Tuesday 30 October 2012

Declaration of a Desert Town - 30 October 1890

Following John McDouall Stuart's explorations between 1857 and 1862, the Overland Telegraph Line and camel train route through Northern South Australia led to the foundation of a township near the Simpson Desert, roughly 1000km North of Adelaide on this day in 1890.
Oodnadatta, derived from the aboriginal word "utnadata" (mulga blossom), became the terminus of the Great Northern Railway Line, later renamed "The Ghan", until the line was extended to Alice Springs in 1929. In 1981 the railway line was moved further West and since 2003 runs all the way North to Darwin.
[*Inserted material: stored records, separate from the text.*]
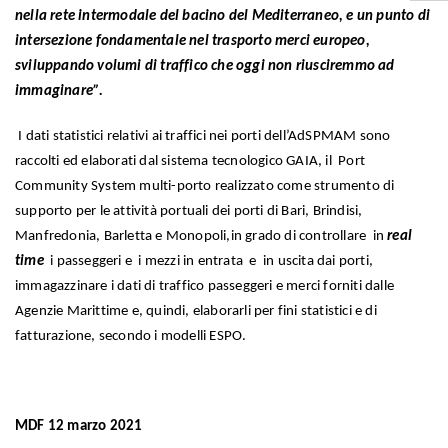
nella rete intermodale del bacino del Mediterraneo, e un punto di
intersezione fondamentale nel trasporto merci europeo,
sviluppando volumi di traffico che oggi non riusciremmo ad
immaginare”.
I dati statistici relativi ai traffici nei porti dell’AdSPMAM sono
raccolti ed elaborati dal sistema tecnologico GAIA, il Port
Community System multi-porto realizzato come strumento di
supporto per le attività portuali dei porti di Bari, Brindisi,
Manfredonia, Barletta e Monopoli,in grado di controllare in
real
time
i passeggeri e i mezzi in entrata e in uscita dai porti,
immagazzinare i dati di traffico passeggeri e merci forniti dalle
Agenzie Marittime e, quindi, elaborarli per fini statistici e di
fatturazione, secondo i modelli ESPO.
MDF 12 marzo 2021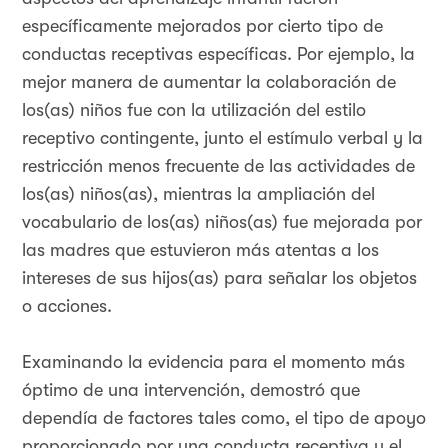
específicamente mejorados por cierto tipo de
conductas receptivas específicas. Por ejemplo, la
mejor manera de aumentar la colaboración de
los(as) niños fue con la utilización del estilo
receptivo contingente, junto el estímulo verbal y la
restricción menos frecuente de las actividades de
los(as) niños(as), mientras la ampliación del
vocabulario de los(as) niños(as) fue mejorada por
las madres que estuvieron más atentas a los
intereses de sus hijos(as) para señalar los objetos
o acciones.
Examinando la evidencia para el momento más
óptimo de una intervención, demostró que
dependía de factores tales como, el tipo de apoyo
proporcionado por una conducta receptiva y el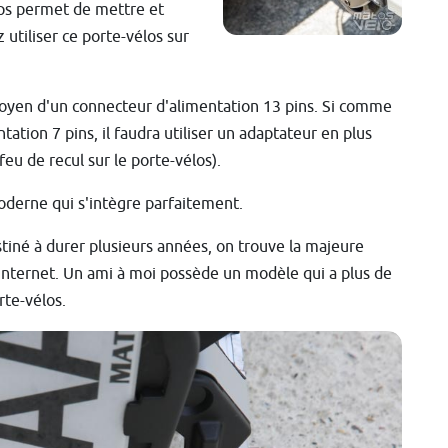
ips permet de mettre et
z utiliser ce porte-vélos sur
u moyen d'un connecteur d'alimentation 13 pins. Si comme
ation 7 pins, il faudra utiliser un adaptateur en plus
eu de recul sur le porte-vélos).
oderne qui s'intègre parfaitement.
iné à durer plusieurs années, on trouve la majeure
 Internet. Un ami à moi possède un modèle qui a plus de
rte-vélos.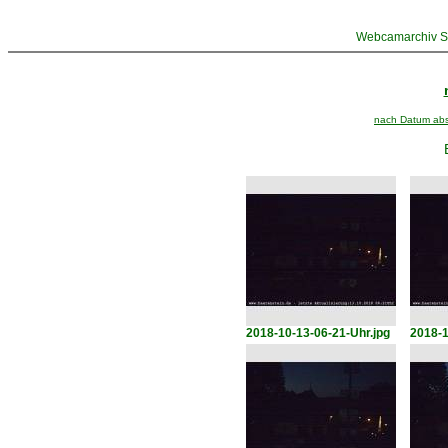
Webcamarchiv St
nach Datum abst
2018-10-13-06-21-Uhr.jpg
2018-1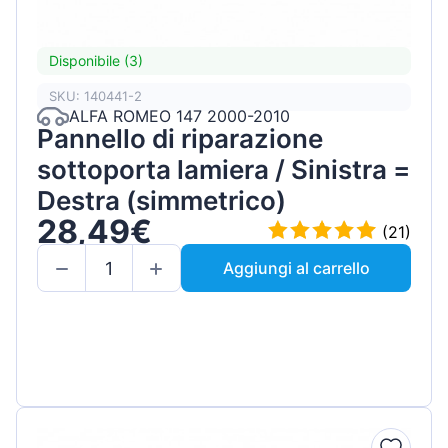
Disponibile (3)
SKU: 140441-2
ALFA ROMEO 147 2000-2010
Pannello di riparazione
sottoporta lamiera / Sinistra =
Destra (simmetrico)
28,49€
(21)
Aggiungi al carrello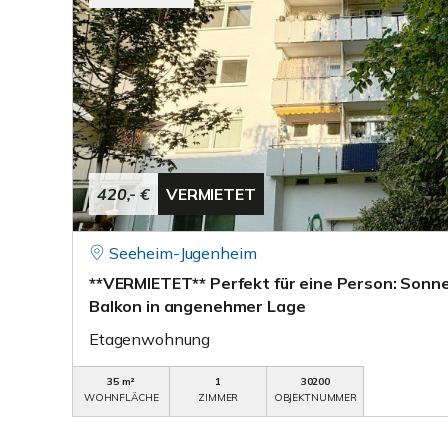
420,- €
VERMIETET
Seeheim-Jugenheim
**VERMIETET** Perfekt für eine Person: Sonn
Balkon in angenehmer Lage
Etagenwohnung
35 m²
1
30200
WOHNFLÄCHE
ZIMMER
OBJEKTNUMMER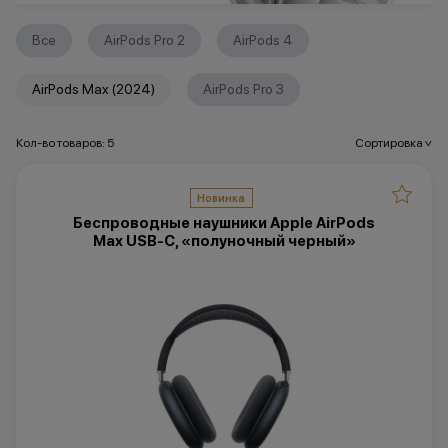
Все
AirPods Pro 2
AirPods 4
AirPods Max (2024)
AirPods Pro 3
Кол-во товаров: 5
Сортировка
>
Новинка
Беспроводные наушники Apple AirPods
Max USB-C, «полуночный черный»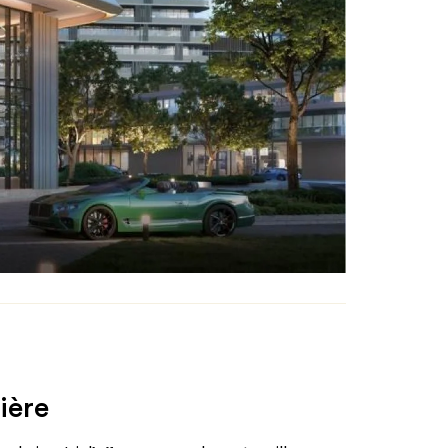
tière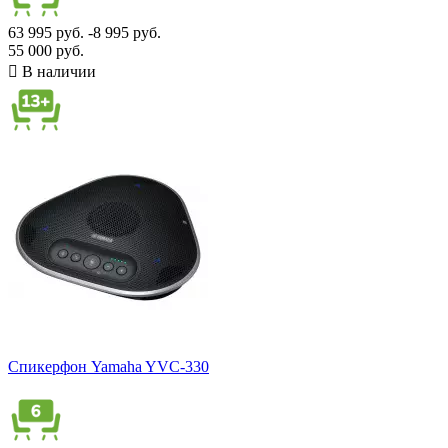
63 995 руб.
-8 995 руб.
55 000 руб.

В наличии
Спикерфон Yamaha YVC-330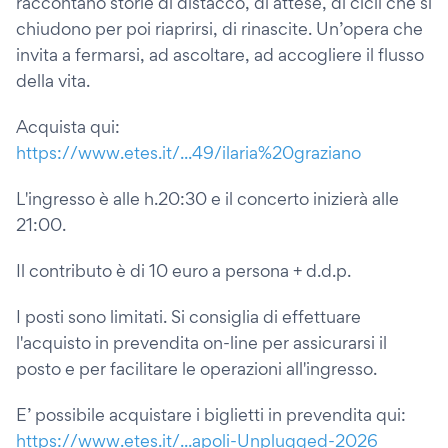
raccontano storie di distacco, di attese, di cicli che si
chiudono per poi riaprirsi, di rinascite. Un’opera che
invita a fermarsi, ad ascoltare, ad accogliere il flusso
della vita.
Acquista qui:
https://www.etes.it/...49/ilaria%20graziano
L'ingresso è alle h.20:30 e il concerto inizierà alle
21:00.
Il contributo è di 10 euro a persona + d.d.p.
I posti sono limitati. Si consiglia di effettuare
l'acquisto in prevendita on-line per assicurarsi il
posto e per facilitare le operazioni all'ingresso.
E’ possibile acquistare i biglietti in prevendita qui:
https://www.etes.it/...apoli-Unplugged-2026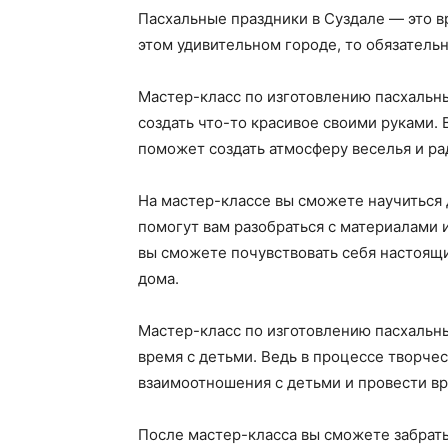
Пасхальные праздники в Суздале — это вр
этом удивительном городе, то обязатель
Мастер-класс по изготовлению пасхальны
создать что-то красивое своими руками. 
поможет создать атмосферу веселья и ра
На мастер-классе вы сможете научиться 
помогут вам разобраться с материалами и
вы сможете почувствовать себя настоящ
дома.
Мастер-класс по изготовлению пасхальны
время с детьми. Ведь в процессе творчес
взаимоотношения с детьми и провести вр
После мастер-класса вы сможете забрать 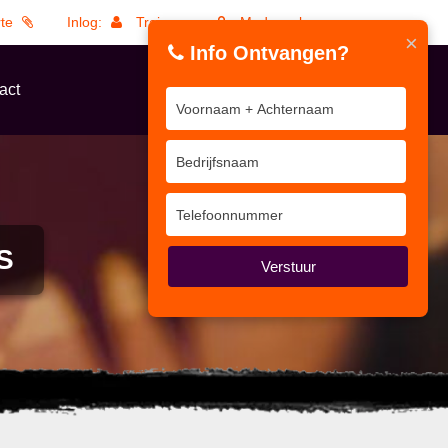
rte
Inlog:
Trainers
Medewerkers
×
Info Ontvangen?
act
S
Verstuur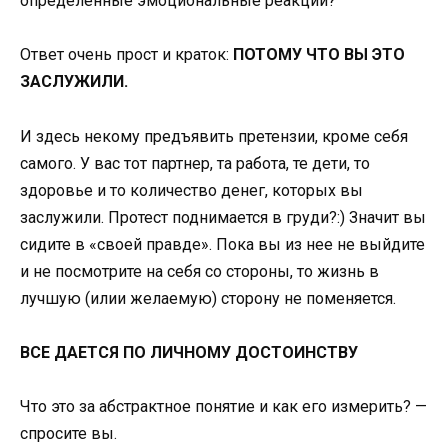
определенные эмоциональные реакции?
Ответ очень прост и краток:
ПОТОМУ ЧТО ВЫ ЭТО
ЗАСЛУЖИЛИ.
И здесь некому предъявить претензии, кроме себя
самого. У вас тот партнер, та работа, те дети, то
здоровье и то количество денег, которых вы
заслужили. Протест поднимается в груди?:) Значит вы
сидите в «своей правде». Пока вы из нее не выйдите
и не посмотрите на себя со стороны, то жизнь в
лучшую (илии желаемую) сторону не поменяется.
ВСЕ ДАЕТСЯ ПО ЛИЧНОМУ ДОСТОИНСТВУ
Что это за абстрактное понятие и как его измерить? —
спросите вы.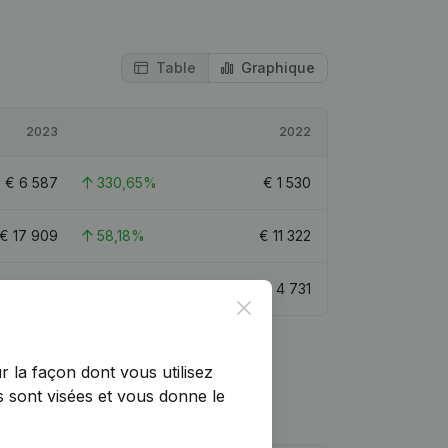
Table
Graphique
2023
2022
€
6 587
330,65%
€
1 530
€
17 909
58,18%
€
11 322
€
11 569
144,53%
€
4 731
Close
r la façon dont vous utilisez
 sont visées et vous donne le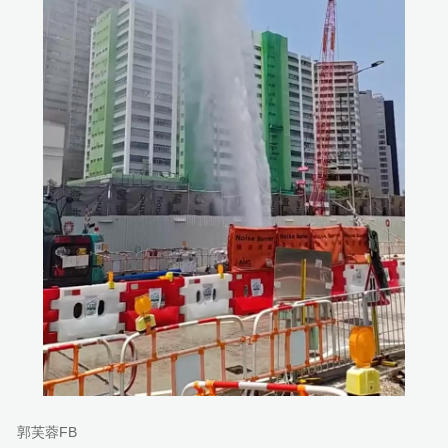
郭芙蓉FB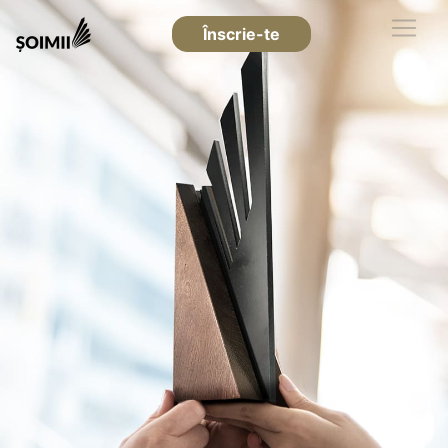
Înscrie-te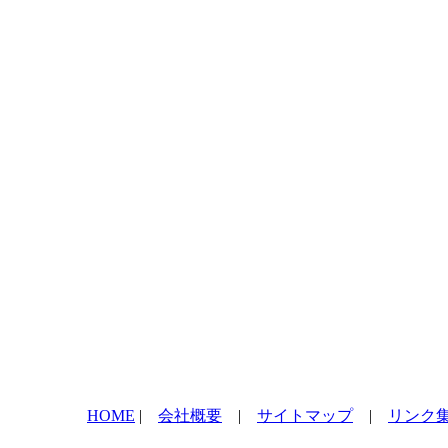
HOME
|
会社概要
|
サイトマップ
|
リンク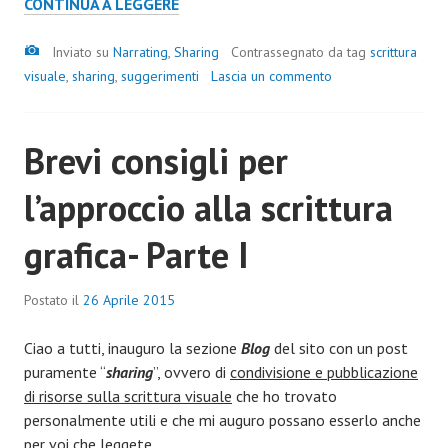
CONTINUA A LEGGERE
Inviato su
Narrating
,
Sharing
Contrassegnato da tag
scrittura
visuale
,
sharing
,
suggerimenti
Lascia un commento
Brevi consigli per
l’approccio alla scrittura
grafica- Parte I
Postato il
26 Aprile 2015
Ciao a tutti, inauguro la sezione
Blog
del sito con un post
puramente “
sharing
”, ovvero di
condivisione e pubblicazione
di risorse sulla scrittura visuale
che ho trovato
personalmente utili e che mi auguro possano esserlo anche
per voi che leggete.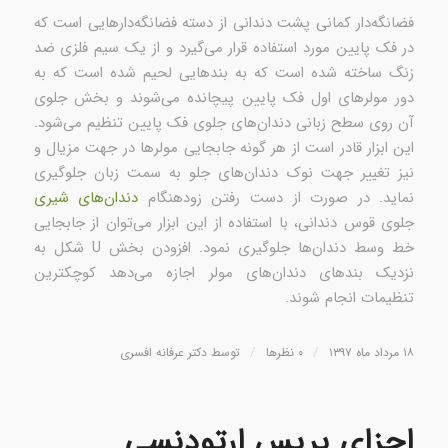
فضانگه‌دار کمانی پشت دندانی از دسته فضانگه‌دارهایی است که
در فک پایین مورد استفاده قرار می‌گیرد و از یک سیم فلزی ضد
زنگ ساخته شده است که به بندهایی لحیم شده است که به
دور مولرهای اول فک پایین پیچانده می‌شوند و بخش جلوی
آن روی سطح زبانی دندان‌های جلوی فک پایین تنظیم می‌شود.
این ابزار قادر است از هر گونه جابجایی مولرها در جهت مزیال و
نیز تغییر جهت نوک دندان‌های جلو به سمت زبان جلوگیری
نماید. در صورت از دست رفتن زودهنگام
دندان‌های شیری
جلوی قوس دندانی، با استفاده از این ابزار می‌توان از جابجایی
خط وسط دندان‌ها جلوگیری نمود. افزودن بخش U شکل به
نزدیک بندهای دندان‌های مولر اجازه می‌دهد کوچکترین
تنظیمات انجام شوند.
/
/
۱۸ مرداد ماه ۱۳۹۷
۰ نظرها
توسط
دکتر عرفانه افسری
اجزای بریس‌ ارتودنسی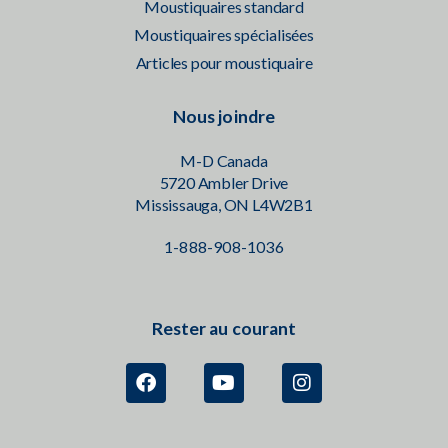
Moustiquaires standard
Moustiquaires spécialisées
Articles pour moustiquaire
Nous joindre
M-D Canada
5720 Ambler Drive
Mississauga, ON L4W2B1
1-888-908-1036
Rester au courant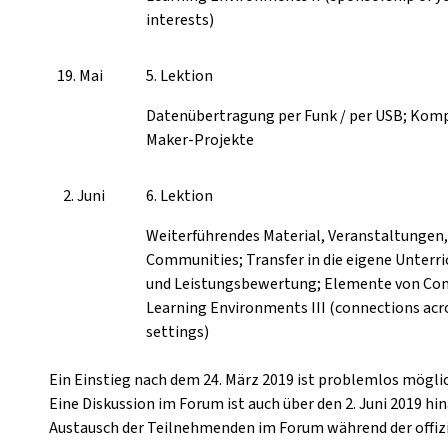
interests)
19. Mai
5. Lektion
Datenübertragung per Funk / per USB; Kom
Maker-Projekte
2. Juni
6. Lektion
Weiterführendes Material, Veranstaltungen,
Communities; Transfer in die eigene Unterri
und Leistungsbewertung; Elemente von Co
Learning Environments III (connections acr
settings)
Ein Einstieg nach dem 24. März 2019 ist problemlos möglic
Eine Diskussion im Forum ist auch über den 2. Juni 2019 hin
Austausch der Teilnehmenden im Forum während der offizi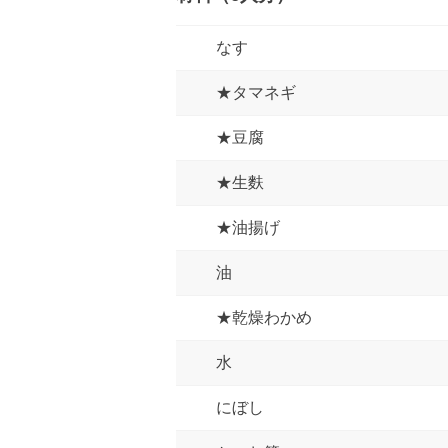
なす
★タマネギ
★豆腐
★生麩
★油揚げ
油
★乾燥わかめ
水
にぼし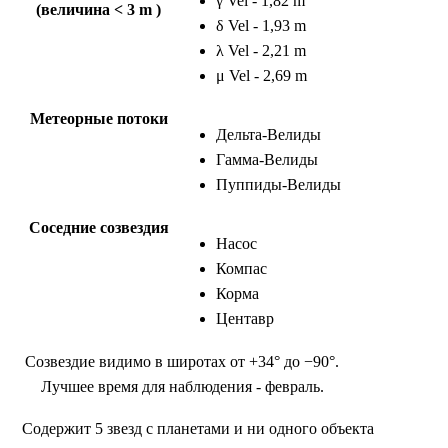
γ Vel - 1,82 m
(величина < 3 m )
δ Vel - 1,93 m
λ Vel - 2,21 m
μ Vel - 2,69 m
Метеорные потоки
Дельта-Велиды
Гамма-Велиды
Пуппиды-Велиды
Соседние созвездия
Насос
Компас
Корма
Центавр
Созвездие видимо в широтах от +34° до −90°.
Лучшее время для наблюдения - февраль.
Содержит 5 звезд с планетами и ни одного объекта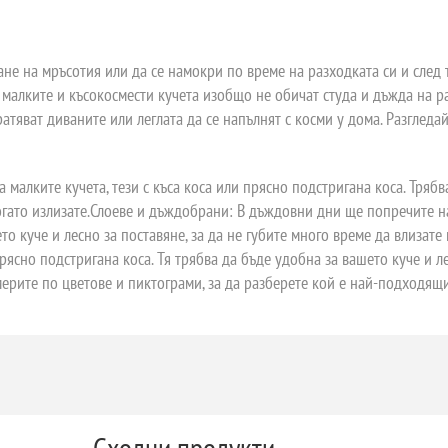
ане на мръсотия или да се намокри по време на разходката си и след
малките и късокосмести кучета изобщо не обичат студа и дъжда на ра
атяват диваните или леглата да се напълнят с косми у дома. Разгледай
малките кучета, тези с къса коса или прясно подстригана коса. Трябва
когато излизате.Слоеве и дъждобрани: В дъждовни дни ще попречите на
то куче и лесно за поставяне, за да не губите много време да влизате
прясно подстригана коса. Тя трябва да бъде удобна за вашето куче и л
змерите по цветове и пиктограми, за да разберете кой е най-подходящи
Сходни продукти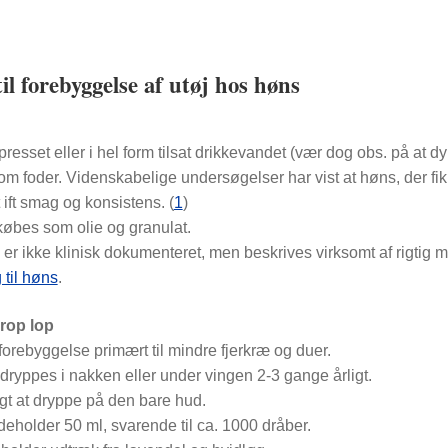
il forebyggelse af utøj hos høns
presset eller i hel form tilsat drikkevandet (vær dog obs. på at d
m foder. Videnskabelige undersøgelser har vist at høns, der fik t
 ift smag og konsistens. (
1
)
øbes som olie og granulat.
 er ikke klinisk dokumenteret, men beskrives virksomt af rigti
 til høns
.
rop lop
 forebyggelse primært til mindre fjerkræ og duer.
dryppes i nakken eller under vingen 2-3 gange årligt.
igt at dryppe på den bare hud.
deholder 50 ml, svarende til ca. 1000 dråber.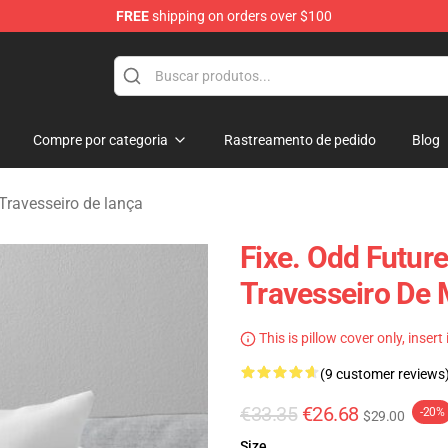
FREE
shipping on orders over $100
re
Compre por categoria
Rastreamento de pedido
Blog
Travesseiro de lança
Fixe. Odd Futur
Travesseiro De
This is pillow cover only, insert
(9 customer reviews
€33.35
€26.68
-20%
$29.00
Size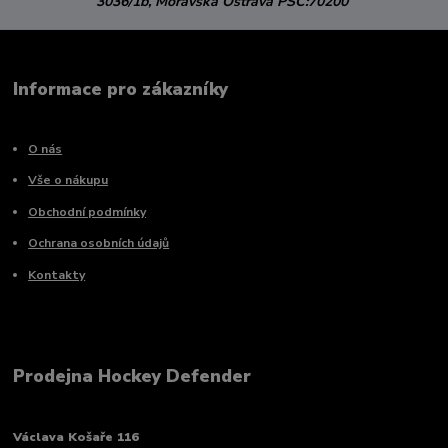
3036/1b,
Moravská Ostrava
PSČ:70200
Informace pro zákazníky
O nás
Vše o nákupu
Obchodní podmínky
Ochrana osobních údajů
Kontakty
Prodejna Hockey Defender
Václava Košaře 116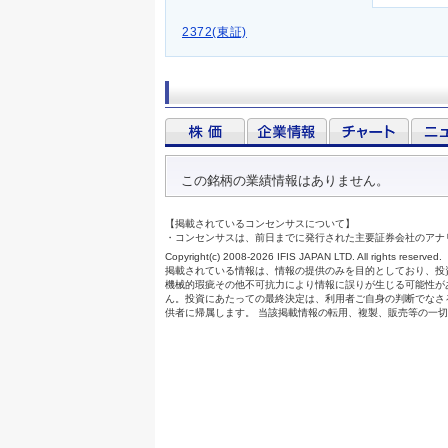
2372(東証)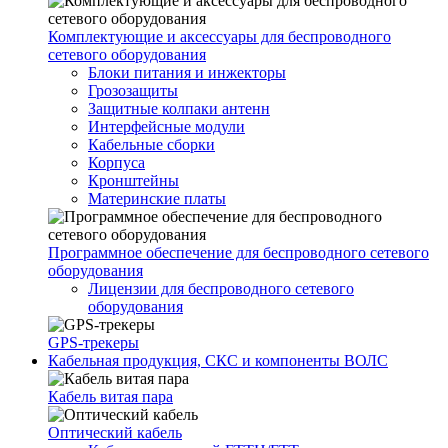
Комплектующие и аксессуары для беспроводного
сетевого оборудования
Блоки питания и инжекторы
Грозозащиты
Защитные колпаки антенн
Интерфейсные модули
Кабельные сборки
Корпуса
Кронштейны
Материнские платы
Программное обеспечение для беспроводного сетевого
оборудования
Лицензии для беспроводного сетевого
оборудования
GPS-трекеры
Кабельная продукция, СКС и компоненты ВОЛС
Кабель витая пара
Оптический кабель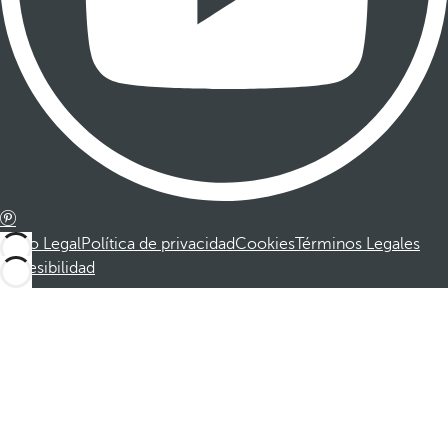
Aviso Legal
Política de privacidad
Cookies
Términos Legales
Accesibilidad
Today the town is famous for the Oodnadatta Track, a popular 620km unsealed outback road between Marla on the Stuart Highway and Marree, where it connects with the Birdsville Track., which crosses two deserts and leads to southern Queensland. Oodnadatta has a population of just under 300, half of which are Aboriginal Australians, and survives mainly thanks to tourists travelling the track and mining nearby.

Elsewhere in the world, Henry VII of England, first of the Tudor dynasty, was crowned king (1485). Prince William of Denmark arrived in Athens to assume the Greek throne as King George I, 7 months after his election (1863), the city of Helena in Montana was founded after the discovery of gold (1864), the first successful kidney transplant was peformed (Edinburgh/UK, 1960), Europe and Asia were for the first time connected through the Bosporus Bridge (Istanbul/Turkey, 1973), Muhammad Ali and George Foreman battled it out in Kinshasa/Zaire during the "Rumble In The Jungle" (1974) and the rebuilt Frauenkirche was reconsecrated 60 years after its destruction during WW2 (Dresden/Germany, 2005).

Born on this day were, amongst others, John Adams, the 2nd US President (Braintree/Massachusetts, 1735), Russian author Fyodor Dostoyevsky (Moscow/Russia, 1821) and Diego "Hand-of-God" Maradona (Buenos Aires/Argentina, 1960).